*Problem statement*: Only the lines from the one with "box-shadow: 0 3px" to the end of the data below should be given again, exactly, with both ends included and pictures omitted.

*Listed records*:
--*--

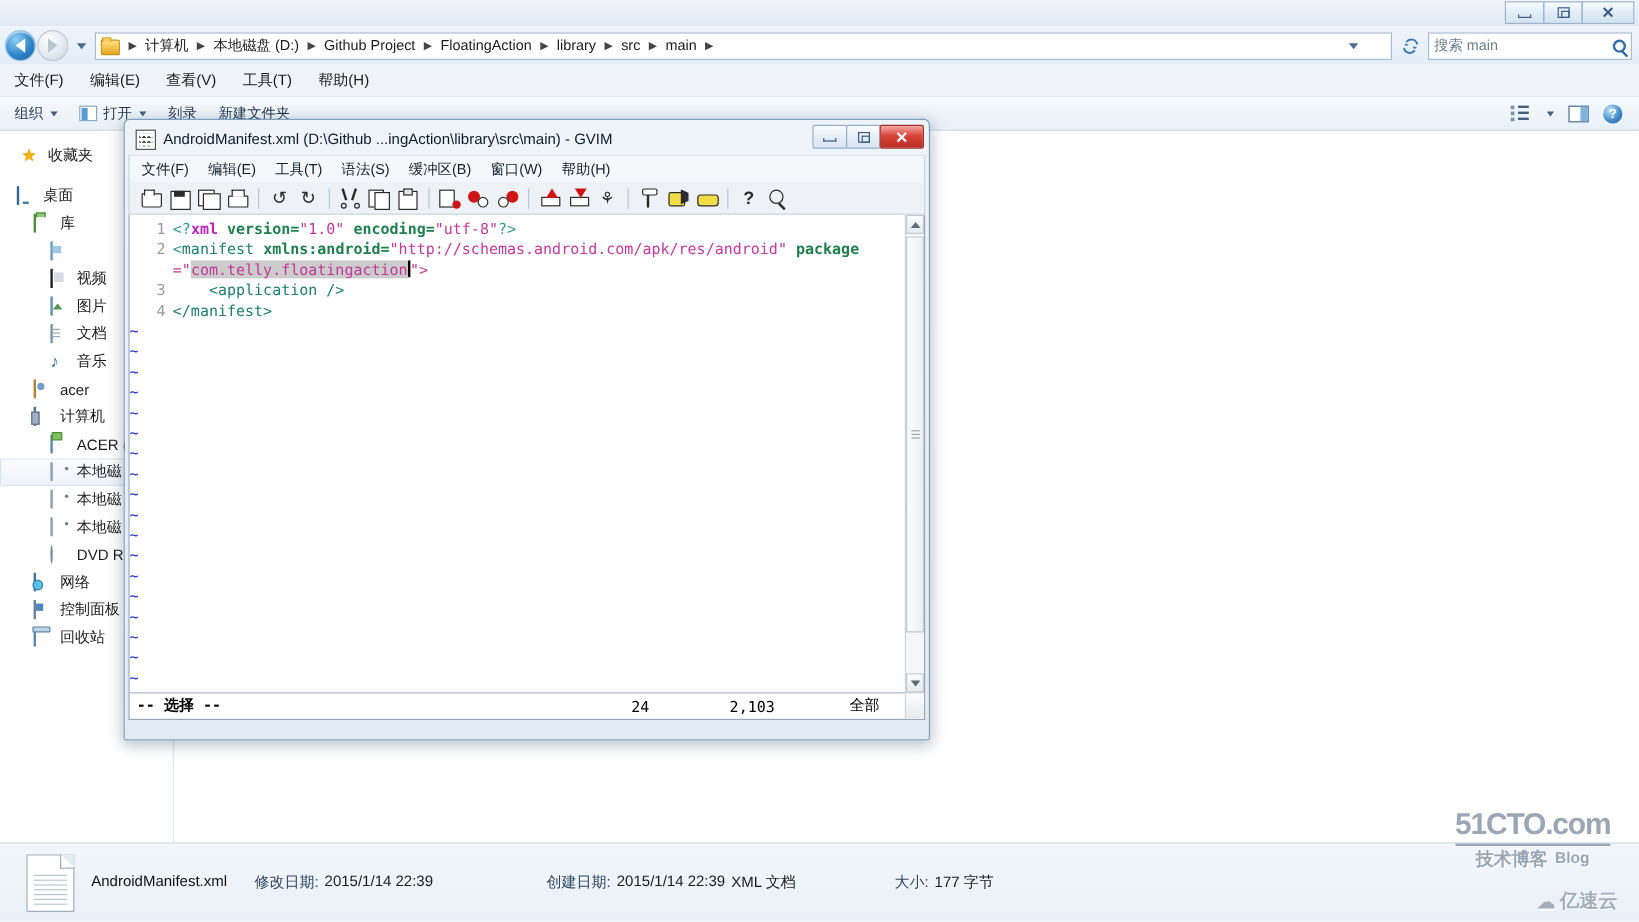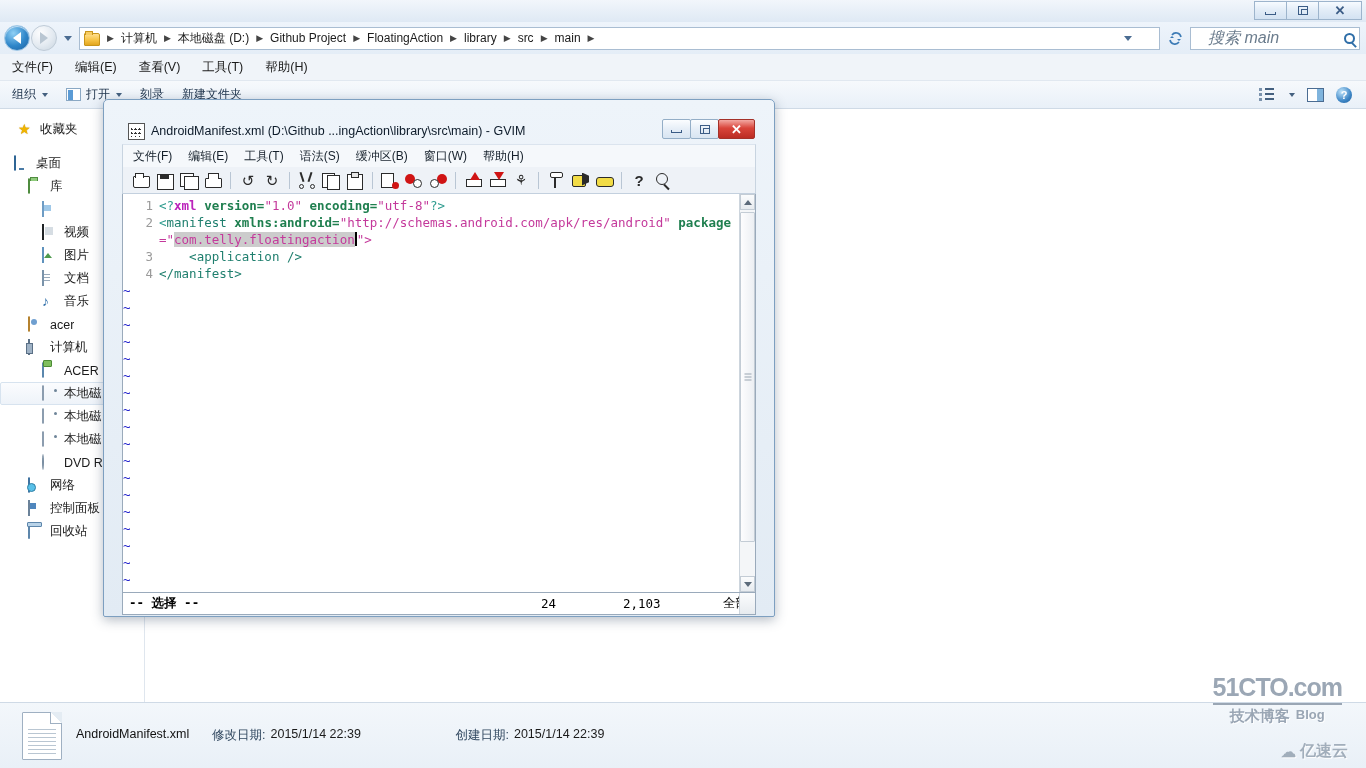--- a/index.html
+++ b/index.html
@@ -109,7 +109,7 @@
     position:relative;
   }
   .search-ph {
-    font-size: 16px; color: #6b7c8d; font-style: italic; flex:1;margin-left:13px;
+    font-size: 12px; color: #6b7c8d; flex:1;
   }
   .mag {
     width:11px;height:11px;border:2px solid #2f6ea8;border-radius:50%;position:relative;

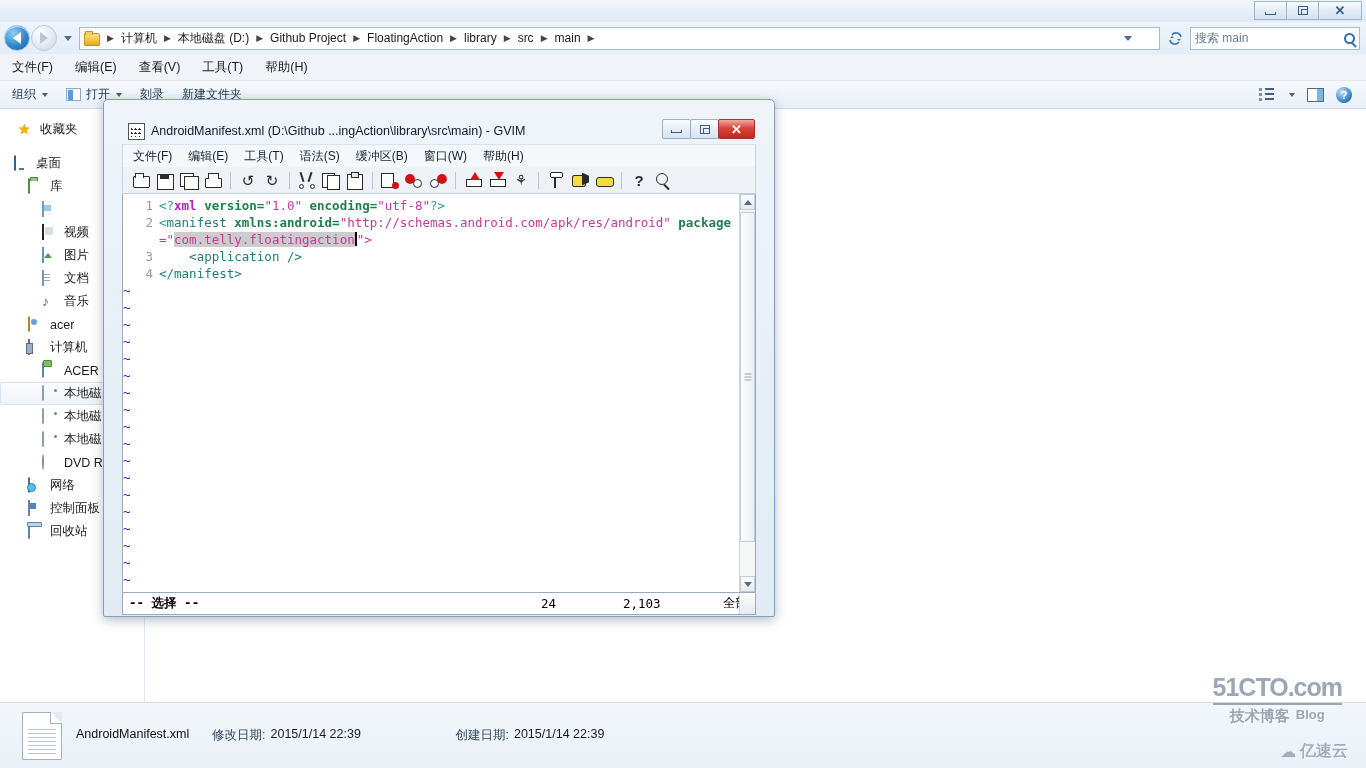--- a/index.html
+++ b/index.html
@@ -265,7 +265,7 @@
     border: 1px solid #7d9fc0;
     border-radius: 5px 5px 2px 2px;
     box-shadow: 0 3px 12px rgba(40,60,85,.35);
-    padding: 18px;
+    padding: 3px;
   }
   .gv-titlebar {
     height: 26px; display:flex; align-items:center; padding-left:6px;

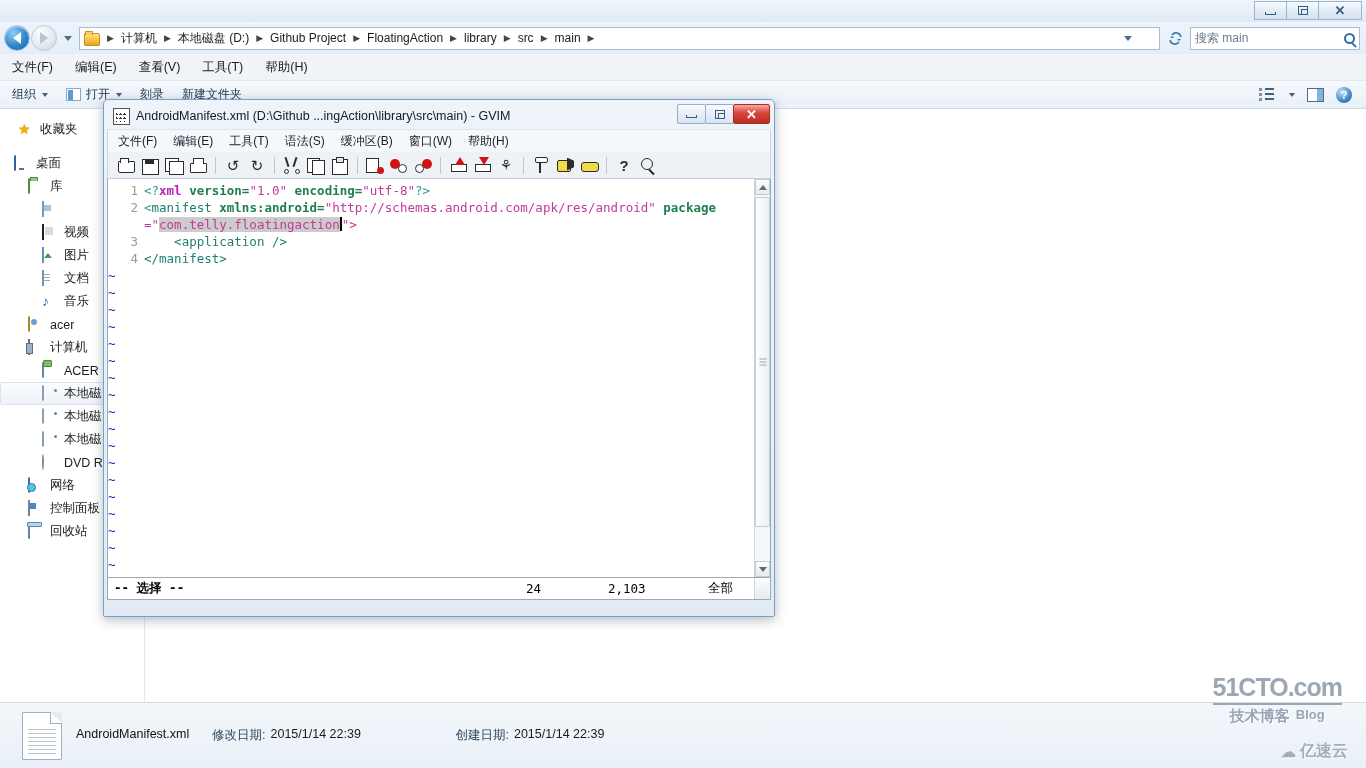--- a/index.html
+++ b/index.html
@@ -611,6 +611,11 @@
         <span class="dp-k">创建日期:</span>
         <span style="margin-left:5px">2015/1/14 22:39</span>
       </div>
+      <div class="dp-line">
+        <span class="dp-col1">XML 文档</span>
+        <span class="dp-k" style="margin-left:6px">大小:</span>
+        <span style="margin-left:5px">177 字节</span>
+      </div>
     </div>
   </div>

--*--

*Answer*:
     box-shadow: 0 3px 12px rgba(40,60,85,.35);
-    padding: 18px;
+    padding: 3px;
   }
   .gv-titlebar {
     height: 26px; display:flex; align-items:center; padding-left:6px;

--- a/index.html
+++ b/index.html
@@ -611,6 +611,11 @@
         <span class="dp-k">创建日期:</span>
         <span style="margin-left:5px">2015/1/14 22:39</span>
       </div>
+      <div class="dp-line">
+        <span class="dp-col1">XML 文档</span>
+        <span class="dp-k" style="margin-left:6px">大小:</span>
+        <span style="margin-left:5px">177 字节</span>
+      </div>
     </div>
   </div>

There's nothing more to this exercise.